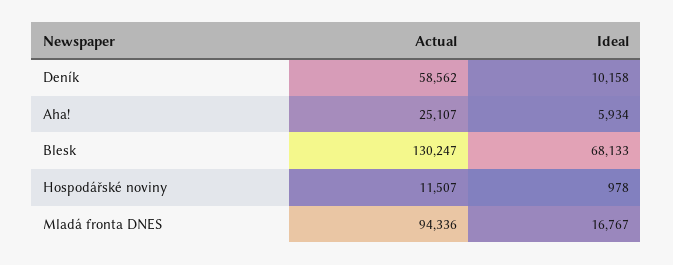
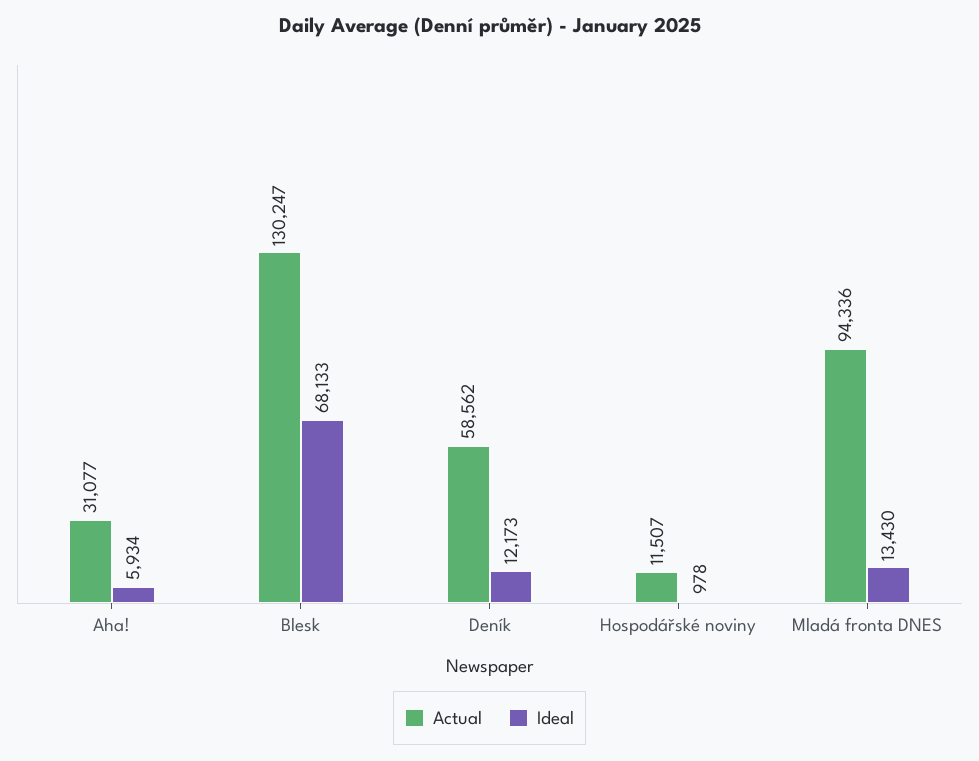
  {
    "Actual": {
      "Deník": 58562,
-     "Aha!": 25107,
+     "Aha!": 31077,
      "Blesk": 130247,
      "Hospodářské noviny": 11507,
      "Mladá fronta DNES": 94336
    },
    "Ideal": {
-     "Deník": 10158,
+     "Deník": 12173,
      "Aha!": 5934,
      "Blesk": 68133,
      "Hospodářské noviny": 978,
-     "Mladá fronta DNES": 16767
+     "Mladá fronta DNES": 13430
    }
  }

# # # #

Which lines in the records above include the word "Mladá"? Copy them out.

      "Mladá fronta DNES": 94336
-     "Mladá fronta DNES": 16767
+     "Mladá fronta DNES": 13430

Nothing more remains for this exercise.